Take income stream, not lump sum
Federal and state government decisions to close off new entry to their defined benefit super funds have not only reduced the costs for taxpayers but also ensured members can be confident of receiving all the lifelong benefits promised to them - unlike in the US.
A combination of factors has increased the value of defined benefit super funds to their members, especially those offering lifetime indexed pension benefits to members. Their biggest advantage is that, apart from the UniSuper fund, the payment of the promised benefits is guaranteed by employers.
All the investment risk is thus borne by the employer and, in the case of government defined benefit schemes, taxpayers. In terms of funding a comfortable retirement, nothing could be better or more secure than receiving a regular guaranteed income stream.
Apart from not having to be concerned about historically low interest rates and investment fluctuations such as those that occurred in the global financial crisis, defined benefit members have access to retirement income streams that are either not available or extremely expensive from private sector providers.
The icing on the cake for defined benefit members is that their employer pension schemes were devised in periods such as 1915 in NSW and 1922 for the Commonwealth when the expected life span in retirement was short. Today, following huge gains in mortality rates, expected retirement lifetimes, including those of reversionary beneficiaries, are up to three times longer.
Compared with taking a lump sum alternative, the indexed pensions now on offer to DB retirees are very attractive. This is evidenced by the large increase in take-up of DB pensions, including in redundancy situations where cash-outs are available.

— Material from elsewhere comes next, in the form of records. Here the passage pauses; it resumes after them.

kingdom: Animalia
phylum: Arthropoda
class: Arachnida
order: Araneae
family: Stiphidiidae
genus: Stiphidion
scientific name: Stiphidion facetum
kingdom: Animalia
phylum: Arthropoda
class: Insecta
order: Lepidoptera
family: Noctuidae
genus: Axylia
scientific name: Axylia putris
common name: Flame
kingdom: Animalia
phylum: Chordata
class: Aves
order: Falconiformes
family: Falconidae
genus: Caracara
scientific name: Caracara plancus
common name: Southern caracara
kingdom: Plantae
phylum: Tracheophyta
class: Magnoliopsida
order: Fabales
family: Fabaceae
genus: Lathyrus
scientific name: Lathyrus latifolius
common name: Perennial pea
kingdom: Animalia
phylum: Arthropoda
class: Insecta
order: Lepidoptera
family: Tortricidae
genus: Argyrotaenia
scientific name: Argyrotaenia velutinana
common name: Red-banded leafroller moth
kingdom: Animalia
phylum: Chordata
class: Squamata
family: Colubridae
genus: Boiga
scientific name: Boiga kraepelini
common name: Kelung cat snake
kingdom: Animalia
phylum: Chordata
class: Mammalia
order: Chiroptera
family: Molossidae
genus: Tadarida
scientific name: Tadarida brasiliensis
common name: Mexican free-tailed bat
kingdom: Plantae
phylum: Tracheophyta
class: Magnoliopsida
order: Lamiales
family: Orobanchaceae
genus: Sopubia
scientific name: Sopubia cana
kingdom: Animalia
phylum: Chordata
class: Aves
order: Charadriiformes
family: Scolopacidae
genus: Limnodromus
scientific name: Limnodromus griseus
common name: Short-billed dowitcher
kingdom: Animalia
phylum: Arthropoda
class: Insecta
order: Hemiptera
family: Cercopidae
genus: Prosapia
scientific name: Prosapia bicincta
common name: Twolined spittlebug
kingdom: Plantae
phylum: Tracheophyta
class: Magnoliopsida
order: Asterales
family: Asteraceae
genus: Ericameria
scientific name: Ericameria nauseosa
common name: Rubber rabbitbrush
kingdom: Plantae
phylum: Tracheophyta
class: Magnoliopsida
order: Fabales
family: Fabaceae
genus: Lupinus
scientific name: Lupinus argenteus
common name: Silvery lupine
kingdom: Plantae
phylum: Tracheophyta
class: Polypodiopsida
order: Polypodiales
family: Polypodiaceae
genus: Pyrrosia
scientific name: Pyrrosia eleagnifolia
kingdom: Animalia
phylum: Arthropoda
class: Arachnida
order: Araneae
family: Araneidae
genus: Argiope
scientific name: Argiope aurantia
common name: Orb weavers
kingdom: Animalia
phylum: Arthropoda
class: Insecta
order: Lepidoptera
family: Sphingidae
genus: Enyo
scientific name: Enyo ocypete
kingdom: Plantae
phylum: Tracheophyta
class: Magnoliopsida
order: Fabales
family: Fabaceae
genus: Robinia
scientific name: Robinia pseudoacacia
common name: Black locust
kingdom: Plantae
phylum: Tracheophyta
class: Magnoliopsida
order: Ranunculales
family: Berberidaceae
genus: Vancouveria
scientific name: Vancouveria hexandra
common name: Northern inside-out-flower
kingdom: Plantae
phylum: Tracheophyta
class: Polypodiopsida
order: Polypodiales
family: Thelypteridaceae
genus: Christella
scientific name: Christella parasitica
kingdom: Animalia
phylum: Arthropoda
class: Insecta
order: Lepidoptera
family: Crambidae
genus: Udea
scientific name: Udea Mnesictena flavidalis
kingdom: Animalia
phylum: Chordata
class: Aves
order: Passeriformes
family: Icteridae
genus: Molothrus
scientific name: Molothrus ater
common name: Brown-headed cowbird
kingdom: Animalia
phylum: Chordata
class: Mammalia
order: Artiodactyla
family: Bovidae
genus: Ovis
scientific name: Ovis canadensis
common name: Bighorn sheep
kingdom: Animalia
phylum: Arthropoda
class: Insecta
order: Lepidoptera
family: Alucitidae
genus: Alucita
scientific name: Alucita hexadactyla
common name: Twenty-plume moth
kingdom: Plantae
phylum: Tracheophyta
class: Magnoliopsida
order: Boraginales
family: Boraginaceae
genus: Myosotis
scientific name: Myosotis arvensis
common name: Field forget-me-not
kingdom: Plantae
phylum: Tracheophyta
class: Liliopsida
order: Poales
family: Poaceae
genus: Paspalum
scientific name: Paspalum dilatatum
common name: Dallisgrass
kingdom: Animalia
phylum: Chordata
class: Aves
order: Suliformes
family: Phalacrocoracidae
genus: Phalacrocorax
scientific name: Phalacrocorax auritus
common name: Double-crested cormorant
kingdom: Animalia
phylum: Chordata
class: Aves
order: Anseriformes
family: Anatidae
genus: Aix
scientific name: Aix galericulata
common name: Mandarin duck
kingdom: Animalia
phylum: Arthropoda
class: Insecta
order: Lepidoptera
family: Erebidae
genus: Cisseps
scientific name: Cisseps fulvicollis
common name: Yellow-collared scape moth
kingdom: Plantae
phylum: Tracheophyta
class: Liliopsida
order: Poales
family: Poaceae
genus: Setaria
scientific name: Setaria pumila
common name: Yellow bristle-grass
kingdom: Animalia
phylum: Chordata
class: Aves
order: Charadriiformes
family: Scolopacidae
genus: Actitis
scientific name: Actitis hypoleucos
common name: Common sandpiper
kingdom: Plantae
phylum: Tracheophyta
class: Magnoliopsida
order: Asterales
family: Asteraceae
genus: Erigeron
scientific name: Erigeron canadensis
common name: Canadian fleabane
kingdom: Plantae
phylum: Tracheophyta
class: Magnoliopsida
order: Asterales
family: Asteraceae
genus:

New entrants to the workforce don't have access to employer-guaranteed defined funds but existing members receive superior benefits to those available to their less fortunate colleagues. There are even some additional bonuses available in some defined benefit funds that were originally designed to save money from members not keen to contribute or cash out benefits when the opportunity arose.
In several funds, the most valuable bonus comes from contributing more than the minimum required. The benefit of doing so in the largest federal government defined benefit fund, the PSS, is because of the additional matching employer benefit of far more value than that from paying off the mortgage.
There's a clear message for all existing defined benefit members, including those with deferred or preserved benefits until retirement. Become familiar with the ways to gain best value from the benefits on offer. Even when a lump sum may have appeal to pay off a mortgage or other debts, the after-tax indexed value of the alternative pension can still provide a larger return.